- _Fragment tekstu_:
'''
Wiek XXI na każdym kroku udowadnia, że miłości nie ma. Ludzie przestają traktować poważnie związki, stając się coraz bardziej liberalni. Przysięga wierności przechodzi do lamusa, a miłość fizyczna przeważa nad duchową. „Niech żyje wolność, wolność i swoboda” śpiewał zespół Boys. Podobny pogląd na miłość prezentuje Julie Highmore w „Uśpionych sekretach”.
Nie ma w nich miejsca na sentymentalną opowieść o uczuciu, które pokona każdą przeszkodę i będzie trwało wiecznie. Autorka w sposób odważny i bezpośredni pisze o zdradzie, zakrętach życiowych i ludzkich wadach. Powieść nie jest jednak przez to ciężka w czytaniu, ponieważ obfituje w czarny humor. W dodatku język utworu ma cechy potocznego, bez barokowych ozdobników czy też nadmiernie nagromadzonych słów, które tylko przeszkadzałaby w odbiorze powieści. Pisarka postawiła na minimalizm.
'''
- _Zapisane wpisy_:
'''
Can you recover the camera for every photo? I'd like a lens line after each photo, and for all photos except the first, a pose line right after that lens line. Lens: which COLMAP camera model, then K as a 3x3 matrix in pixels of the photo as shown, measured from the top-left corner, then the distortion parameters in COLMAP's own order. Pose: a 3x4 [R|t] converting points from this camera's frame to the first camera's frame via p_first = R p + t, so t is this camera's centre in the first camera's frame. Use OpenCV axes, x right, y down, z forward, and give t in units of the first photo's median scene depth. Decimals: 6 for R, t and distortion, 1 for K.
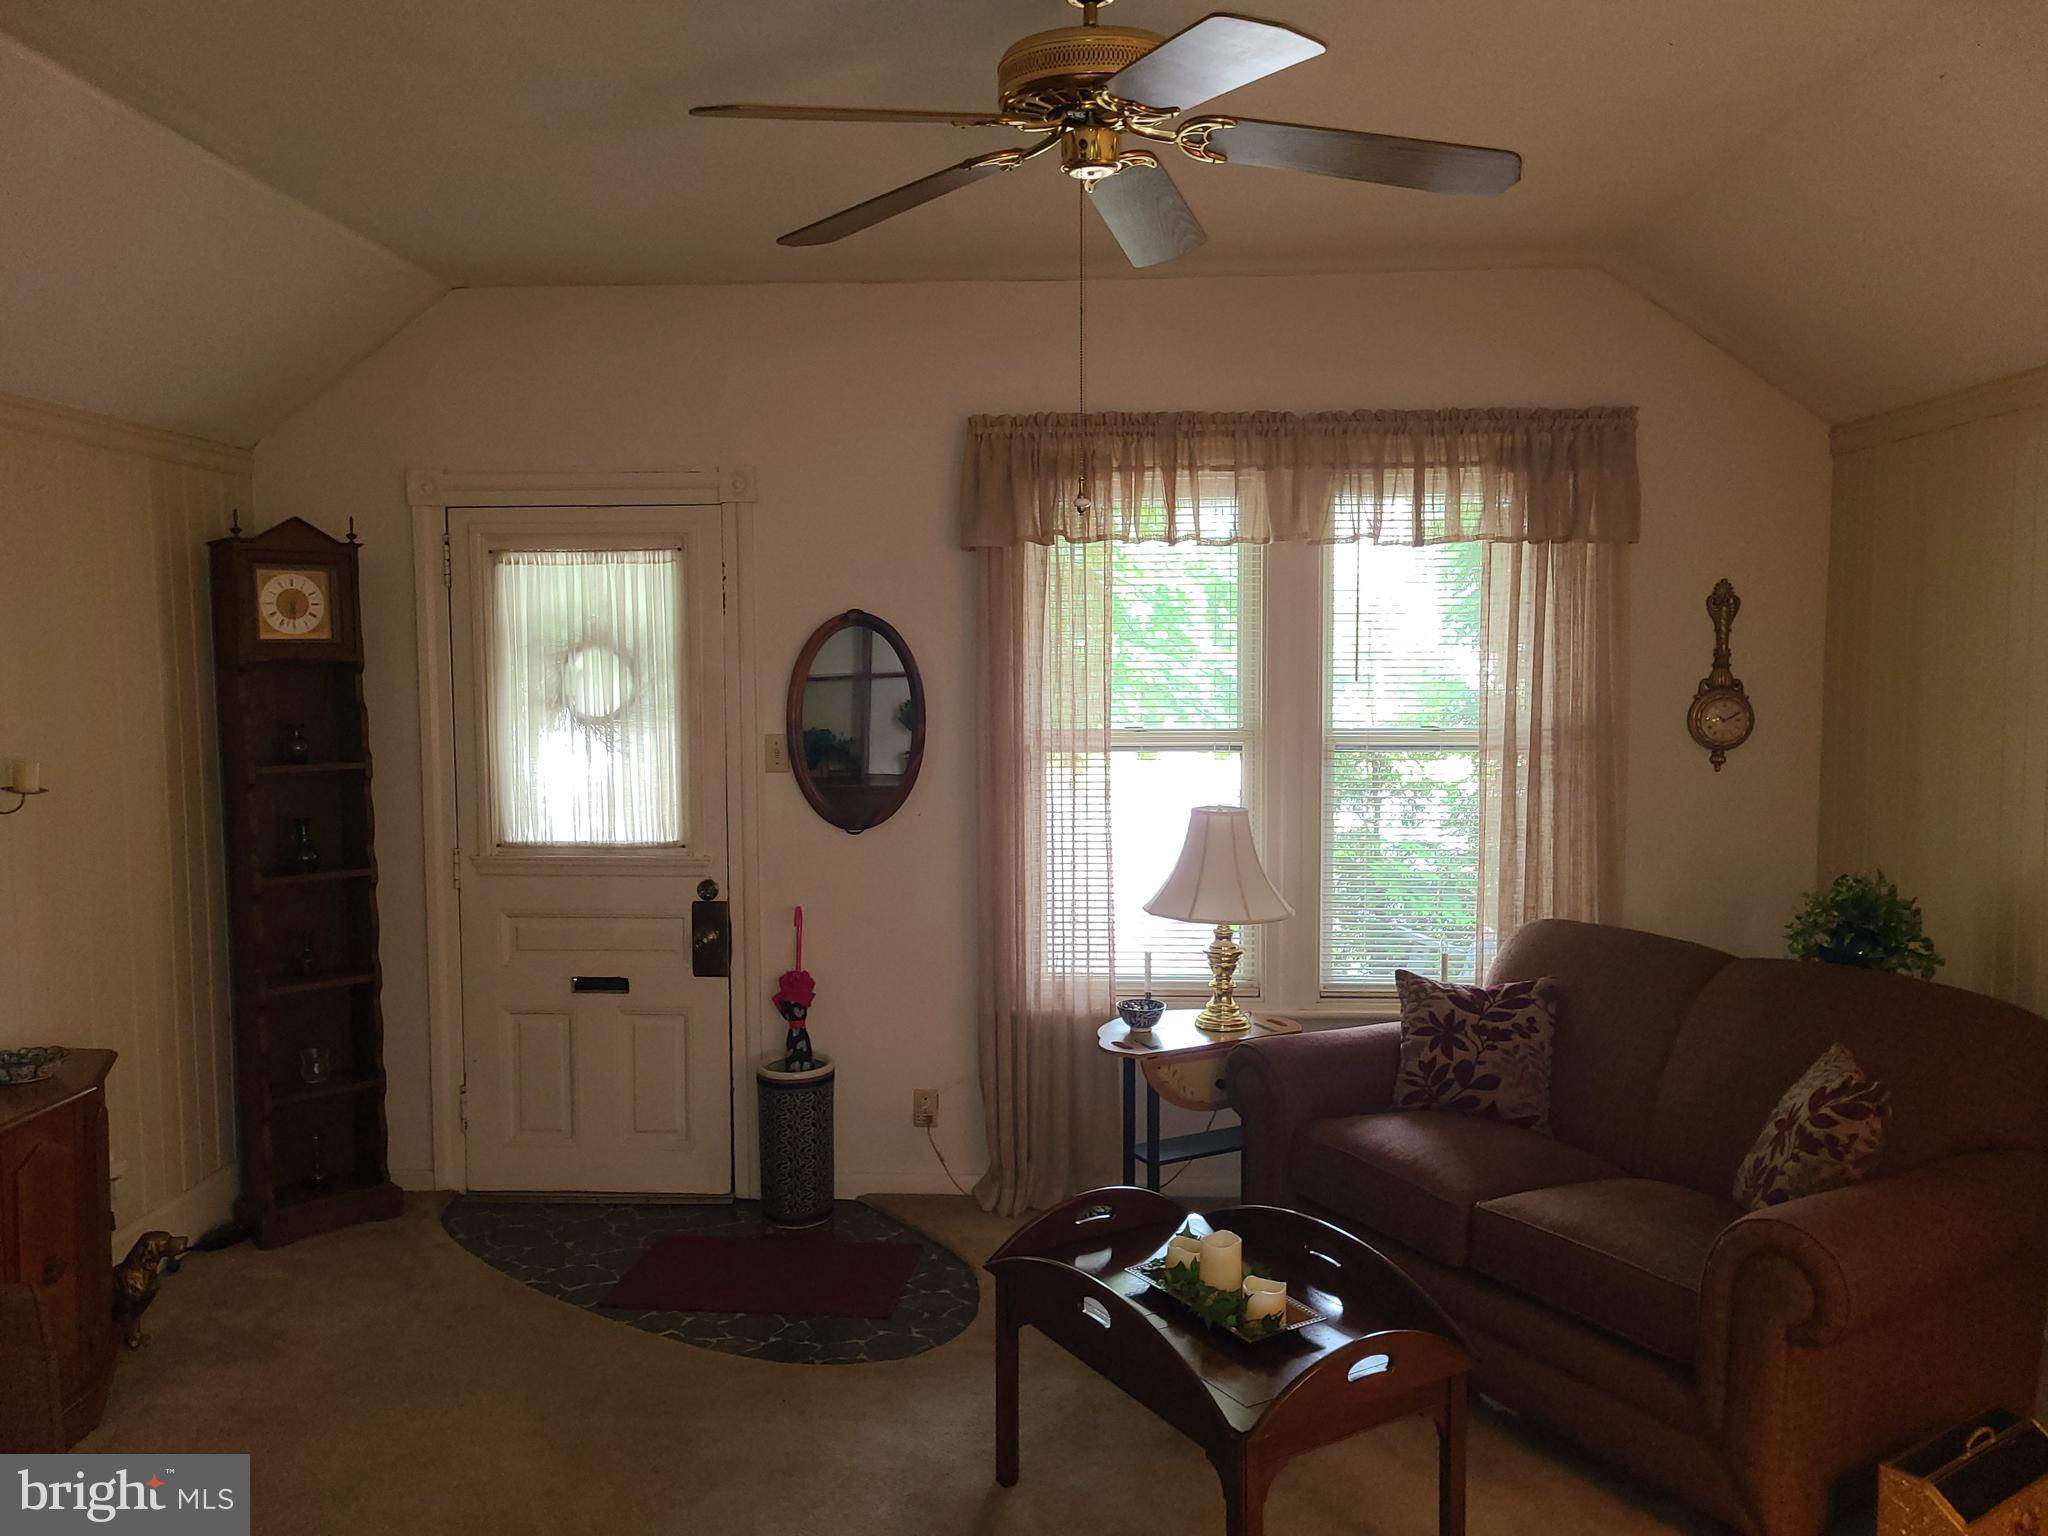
lens RADIAL K [[1521.1, 0, 998.0], [0, 1521.1, 764.1], [0, 0, 1]] dist [0.069607, -0.057277]
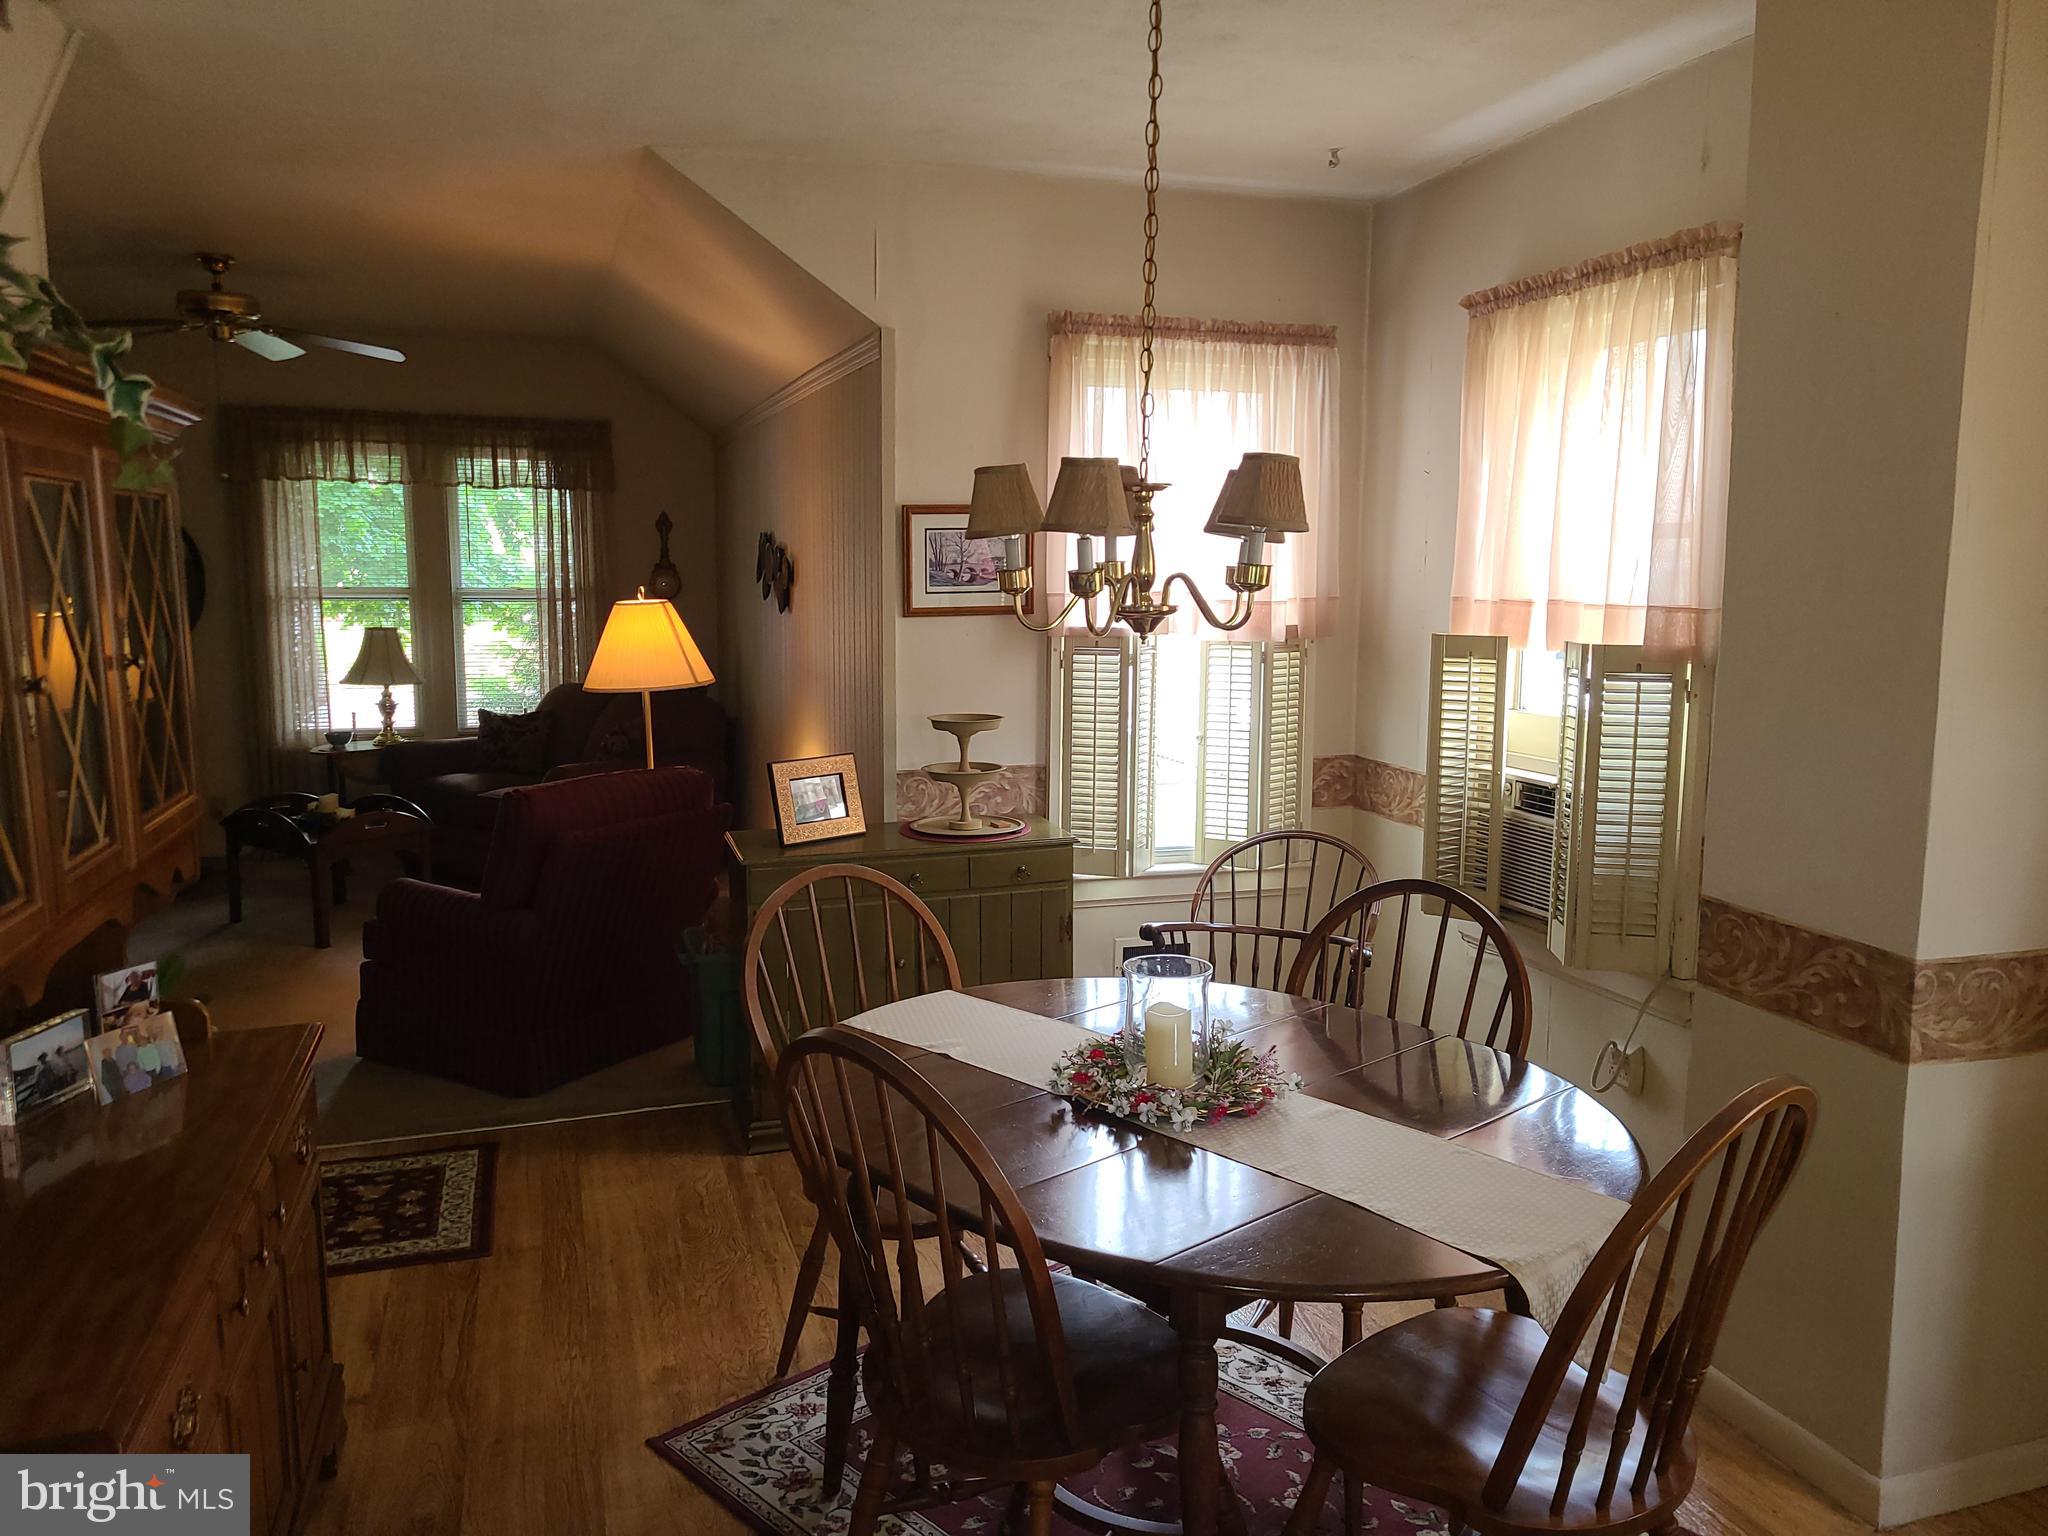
lens RADIAL K [[1521.1, 0, 999.3], [0, 1521.1, 758.3], [0, 0, 1]] dist [0.069607, -0.057277]
pose [[0.937614, -0.034208, 0.345992, 0.187841], [0.015570, 0.998281, 0.056505, 0.089456], [-0.347330, -0.047593, 0.936534, -0.979690]]
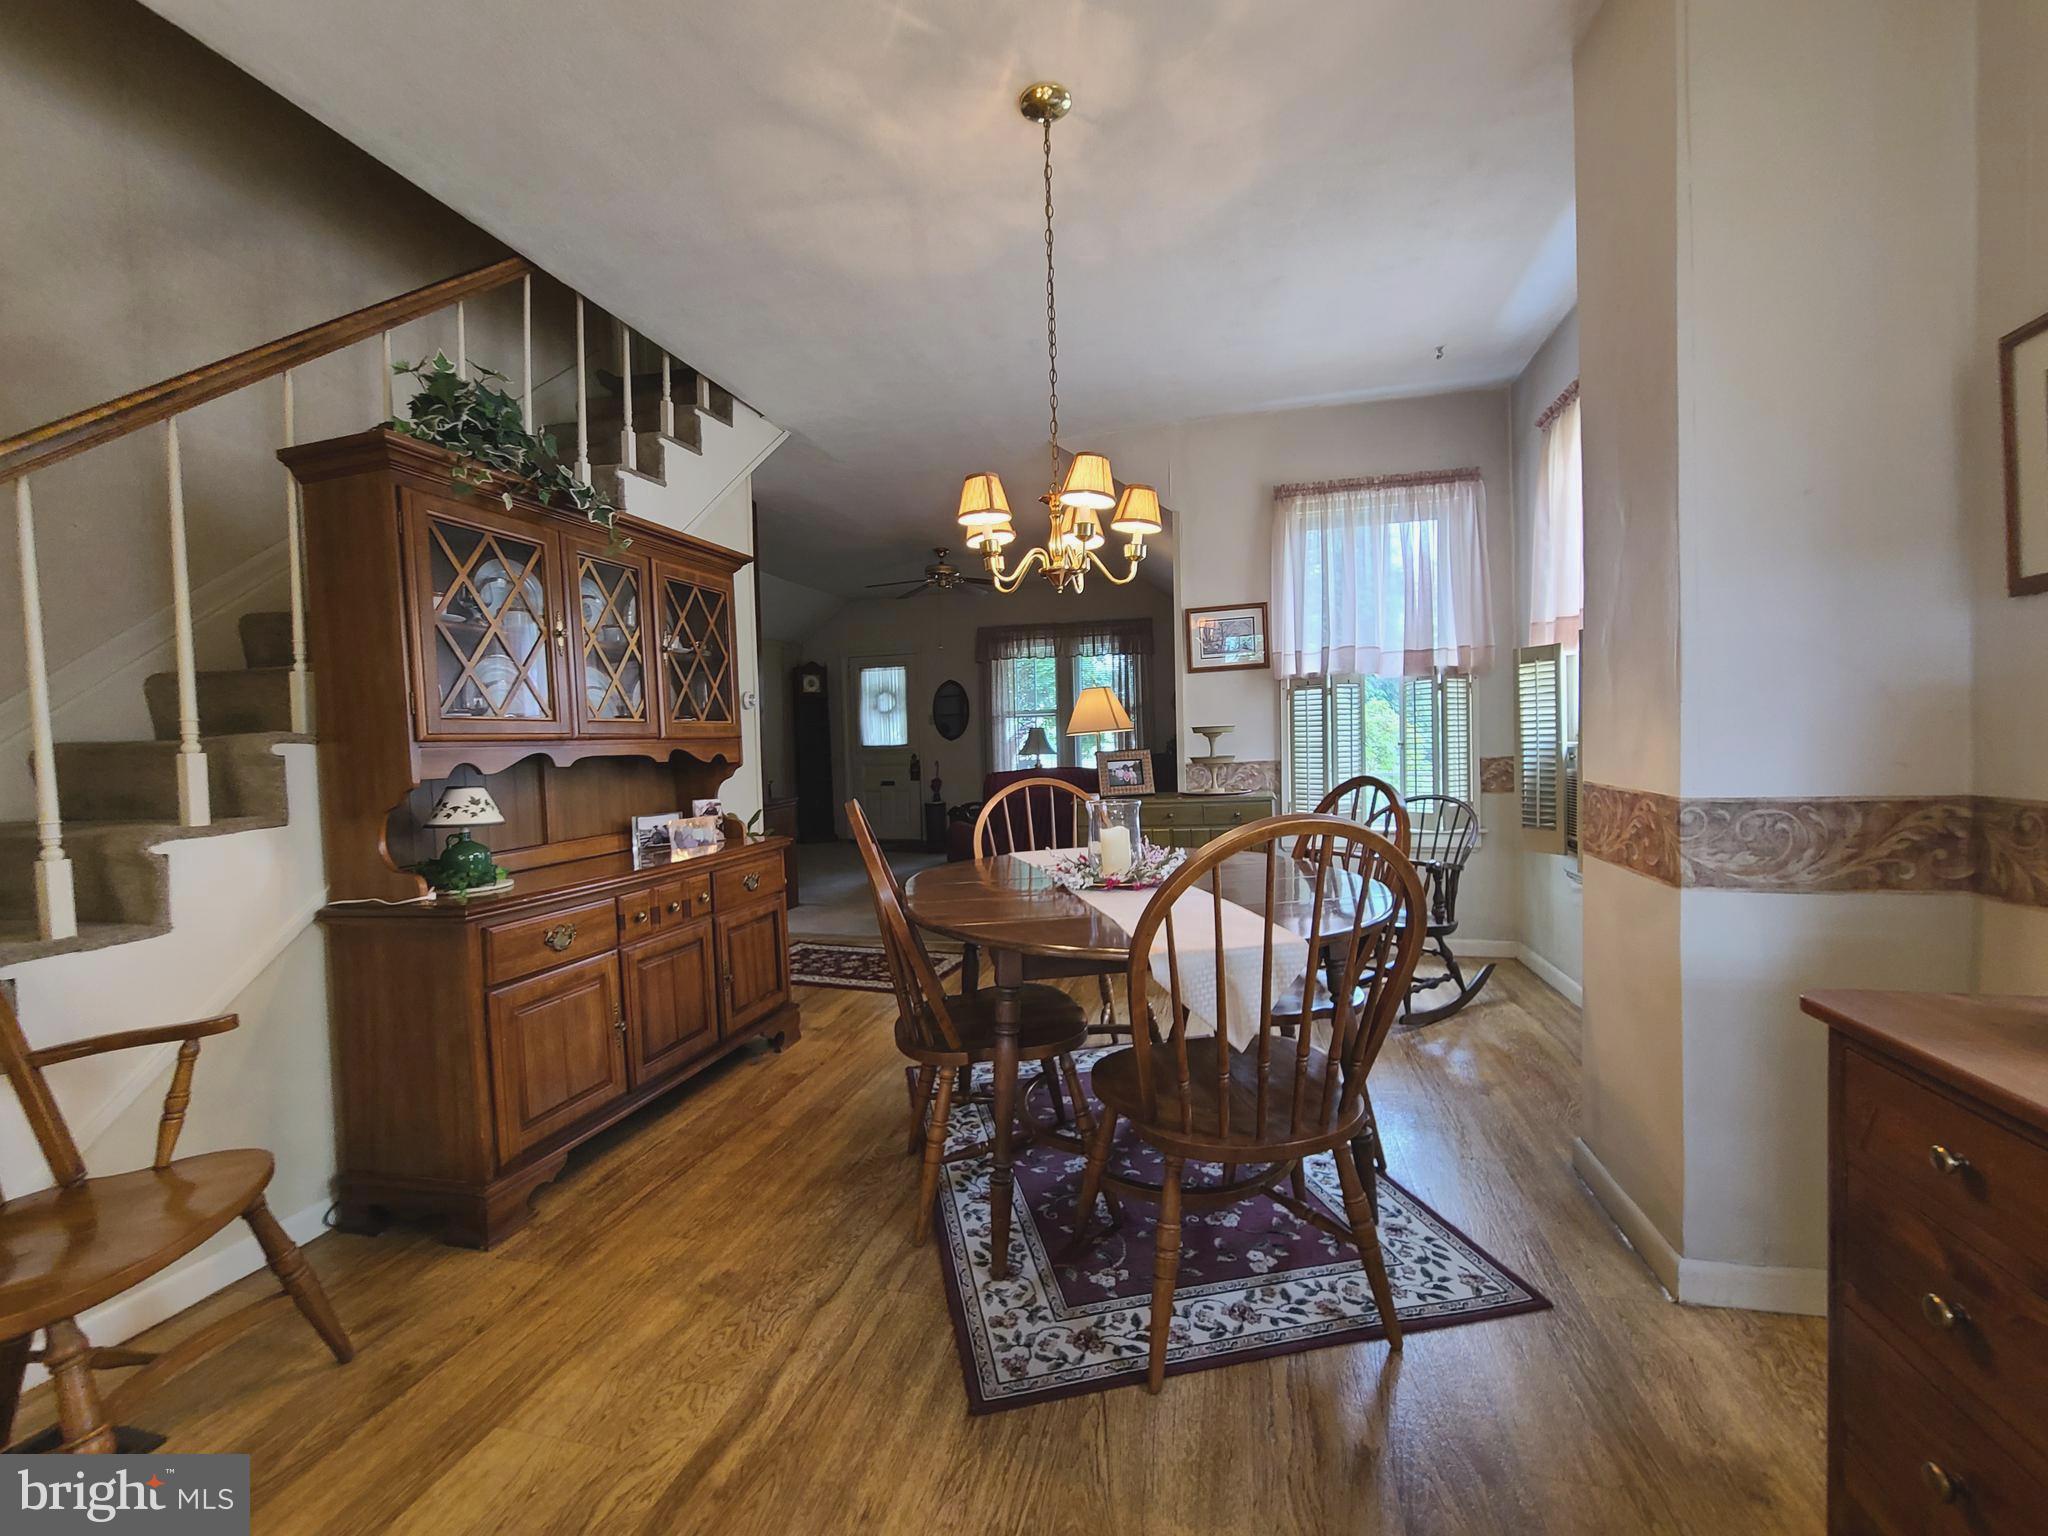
lens RADIAL K [[831.5, 0, 1030.7], [0, 831.5, 762.6], [0, 0, 1]] dist [0.001494, -0.002100]
pose [[0.982424, -0.015985, -0.185976, 0.486177], [0.007720, 0.998953, -0.045085, 0.198797], [0.186502, 0.042856, 0.981519, -0.975279]]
'''
- _Zbadaj materiał_:
• 1. Czy możesz powtórzyć wszystkie rekordy wiernie, znak po znaku, pomijając w odpowiedzi obrazy?
• 2. Podaj dalszy ciąg tekstu o powieści „Uśpione sekrety”, zaczynając od miejsca, w którym się urywa.
Tekst i rekordy nie są ze sobą w żaden sposób powiązane.

- _Odpowiedzi do ćwiczenia_:
• 1.
Can you recover the camera for every photo? I'd like a lens line after each photo, and for all photos except the first, a pose line right after that lens line. Lens: which COLMAP camera model, then K as a 3x3 matrix in pixels of the photo as shown, measured from the top-left corner, then the distortion parameters in COLMAP's own order. Pose: a 3x4 [R|t] converting points from this camera's frame to the first camera's frame via p_first = R p + t, so t is this camera's centre in the first camera's frame. Use OpenCV axes, x right, y down, z forward, and give t in units of the first photo's median scene depth. Decimals: 6 for R, t and distortion, 1 for K.
lens RADIAL K [[1521.1, 0, 998.0], [0, 1521.1, 764.1], [0, 0, 1]] dist [0.069607, -0.057277]
lens RADIAL K [[1521.1, 0, 999.3], [0, 1521.1, 758.3], [0, 0, 1]] dist [0.069607, -0.057277]
pose [[0.937614, -0.034208, 0.345992, 0.187841], [0.015570, 0.998281, 0.056505, 0.089456], [-0.347330, -0.047593, 0.936534, -0.979690]]
lens RADIAL K [[831.5, 0, 1030.7], [0, 831.5, 762.6], [0, 0, 1]] dist [0.001494, -0.002100]
pose [[0.982424, -0.015985, -0.185976, 0.486177], [0.007720, 0.998953, -0.045085, 0.198797], [0.186502, 0.042856, 0.981519, -0.975279]]

• 2.
Sama fabuła również jest stosunkowo prosta. Zbliżają się sześćdziesiąte urodziny Fran. Z tej okazji cała rodzina ma się zjechać na przyjęcie, aby razem świętować. Jest tylko jeden problem: właściwie każdy coś ukrywa. Córka Emily zdradza swojego idealnego (ale czy na pewno?) męża, a jej brat Ben od kilku miesięcy nie pracuje i tylko leży na kanapie. Ponadto małżonek Fran, Duncan, popada w depresję i chyba zaczyna tracić kontakt z rzeczywistością, bo wspomina nieznane jej osoby i wydarzenia, które nigdy się nie miały miejsca. Jednakże i sama jubilatka nie ma czystego sumienia. Co się stanie, gdy skrywane przez lata sekrety wyjdą na światło dzienne? Czy rodzina to przetrwa?
Atutem powieści jest dopracowanie psychologiczne bohaterów. „Uśpione sekrety” z romansu przeistaczają się w powieść psychologiczną. Co prawda, nie dorównują utworom Fiodora Dostojewskiego lub Lwa Tołstoja, ale prezentują się całkiem przyzwoicie. Ponadto wiele tutaj retrospekcji, które pomagają w pełni zrozumieć sytuację i postępowanie postaci.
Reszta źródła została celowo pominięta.